Juror 4, a full-time Marylhurst University business administration student, said the jury agreed prosecutors simply hadn’t proven the key elements of the “conspiracy” charge in the case necessary to convict Ammon and Ryan Bundy and five co-defendants, reported The Oregonian.
“It was not lost on us that our verdict(s) might inspire future actions that are regrettable, but that sort of thinking was not permitted when considering the charges before us,” the juror wrote in a lengthy email statement to the newspaper.
The juror, who sent a note Tuesday to the judge to report “bias” expressed by Juror 11, said the jury closely followed instructions laid out by U.S. District Judge Anna J. Brown on how they should apply the law to the evidence and testimony they heard over five weeks.
Juror 11, who was dismissed after defense attorneys complained, insisted during an interview Friday that he was not biased from his time working for the Bureau of Land Management or as a corrections officer, but he knows he was the only juror leaning toward convicting the militants.
“We come from all different backgrounds, and because of my law enforcement experience I can see why some would perceive that I would be biased,” the juror, Curt Nickens, told the Elkhorn Media Group. “I didn’t want people to assume that just because I was a corrections officer that I think they should all be in jail.”
Nickens said he polled the jurors Oct. 20, shortly after deliberations began, and found the other jurors had already made up their minds to acquit — and he was not sure he could be swayed in that direction.

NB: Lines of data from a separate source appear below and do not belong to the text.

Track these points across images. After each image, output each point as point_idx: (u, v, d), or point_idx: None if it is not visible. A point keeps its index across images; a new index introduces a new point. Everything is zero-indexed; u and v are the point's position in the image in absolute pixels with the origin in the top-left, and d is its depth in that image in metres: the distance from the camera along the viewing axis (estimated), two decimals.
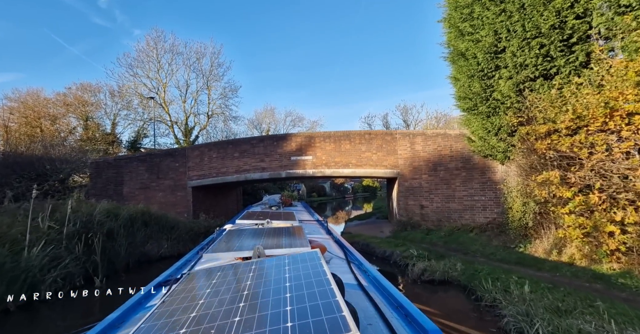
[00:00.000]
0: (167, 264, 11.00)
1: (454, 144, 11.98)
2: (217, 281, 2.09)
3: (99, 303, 7.87)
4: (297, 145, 14.52)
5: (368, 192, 65.16)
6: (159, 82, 26.53)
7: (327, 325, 1.29)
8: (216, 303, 1.72)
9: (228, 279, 2.08)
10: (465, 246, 9.75)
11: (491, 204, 11.09)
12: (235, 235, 3.77)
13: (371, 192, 65.29)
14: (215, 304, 1.70)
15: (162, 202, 14.75)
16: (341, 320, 1.31)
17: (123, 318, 2.18)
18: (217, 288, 1.95)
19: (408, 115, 37.68)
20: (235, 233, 3.96)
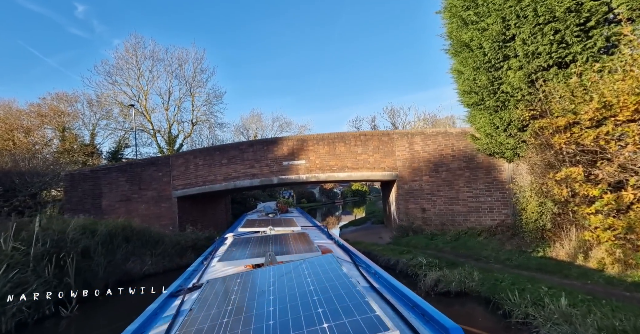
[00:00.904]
0: (152, 282, 9.91)
1: (456, 143, 11.35)
2: (239, 288, 2.08)
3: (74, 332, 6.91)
4: (289, 149, 13.71)
5: (357, 197, 64.72)
6: (139, 89, 25.47)
7: (363, 325, 1.28)
8: (245, 307, 1.71)
9: (250, 285, 2.06)
10: (475, 252, 9.05)
11: (498, 205, 10.45)
12: (241, 243, 3.72)
13: (360, 197, 64.85)
14: (245, 309, 1.69)
15: (145, 215, 13.73)
16: (377, 320, 1.30)
17: (142, 330, 2.14)
18: (242, 294, 1.94)
19: (396, 117, 37.24)
20: (241, 241, 3.87)
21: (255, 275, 2.28)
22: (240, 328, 1.49)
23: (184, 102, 27.37)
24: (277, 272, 2.22)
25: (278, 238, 3.95)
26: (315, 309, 1.51)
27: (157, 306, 2.55)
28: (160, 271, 11.03)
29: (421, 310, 1.93)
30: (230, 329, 1.49)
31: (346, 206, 52.15)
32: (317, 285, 1.82)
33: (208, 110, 28.04)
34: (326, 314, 1.43)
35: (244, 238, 4.17)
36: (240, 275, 2.36)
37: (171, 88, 26.57)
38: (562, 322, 4.35)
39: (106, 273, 9.27)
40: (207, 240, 13.00)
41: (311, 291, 1.75)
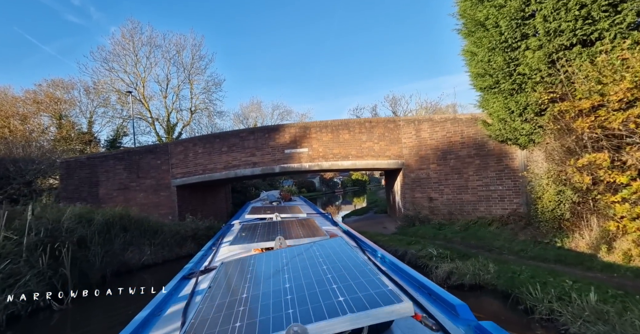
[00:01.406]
0: (151, 273, 9.55)
1: (466, 129, 10.89)
2: (253, 268, 2.11)
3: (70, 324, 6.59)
4: (291, 137, 13.26)
5: (357, 186, 64.49)
6: (137, 76, 24.87)
7: (378, 298, 1.30)
8: (262, 285, 1.75)
9: (264, 266, 2.08)
10: (486, 242, 8.69)
11: (510, 194, 10.05)
12: (250, 229, 3.74)
13: (360, 186, 64.61)
14: (262, 286, 1.72)
15: (144, 203, 13.37)
16: (390, 293, 1.32)
17: (160, 309, 2.20)
18: (257, 274, 1.98)
19: (397, 106, 36.56)
20: (249, 227, 3.89)
21: (268, 256, 2.29)
22: (259, 302, 1.53)
23: (182, 89, 26.83)
24: (289, 254, 2.24)
25: (285, 223, 3.98)
26: (330, 285, 1.53)
27: (172, 287, 2.59)
28: (159, 262, 10.72)
29: (428, 290, 1.99)
30: (251, 303, 1.54)
31: (346, 196, 51.89)
32: (329, 264, 1.84)
33: (207, 98, 27.51)
34: (341, 290, 1.45)
35: (252, 224, 4.16)
36: (254, 256, 2.37)
37: (169, 75, 26.01)
38: (594, 320, 3.98)
39: (103, 263, 8.95)
40: (207, 230, 12.68)
41: (324, 270, 1.78)
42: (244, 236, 3.40)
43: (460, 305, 1.71)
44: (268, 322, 1.34)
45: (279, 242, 2.90)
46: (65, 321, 6.60)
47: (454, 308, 1.72)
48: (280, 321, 1.32)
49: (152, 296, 2.46)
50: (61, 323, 6.50)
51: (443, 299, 1.83)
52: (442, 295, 1.86)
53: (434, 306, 1.81)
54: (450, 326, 1.58)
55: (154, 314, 2.11)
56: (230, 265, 2.34)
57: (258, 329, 1.30)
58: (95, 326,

The jury voted to acquit just hours after starting over with an alternate following his dismissal from the case.
Juror 4 said the judge’s instructions prevented the jury from relying on the defendants’ “defining actions” to prove they had conspired to prevent federal employees from carrying out their official duties through intimidation, threat or force at the Malheur National Wildlife Preserve.
“We were not asked to judge on bullets and hurt feelings, rather to decide if any agreement was made with an illegal object in mind,” the juror wrote. “It seemed this basic, high standard of proof was lost upon the prosecution throughout.”
Prosecutors had alleged that Ammon Bundy and another militant, Ryan Payne, had conspired to take over the federal facility as early as Nov. 5, but Juror 4 said he and other jury members were persuaded by defense arguments that they should not confuse the “effect” of the occupation from the “intent” of the occupiers.
He also said jury members appreciated testimony from Ammon Bundy and four other defendants and were insulted by the perceived arrogance of the prosecutors.
“Inference, while possibly compelling, proved to be insulting or inadequate to 12 diversely-situated people as a means to convict,” the juror wrote. “The air of triumphalism that the prosecution brought was not lost on any of us, nor was it warranted given their burden of proof.”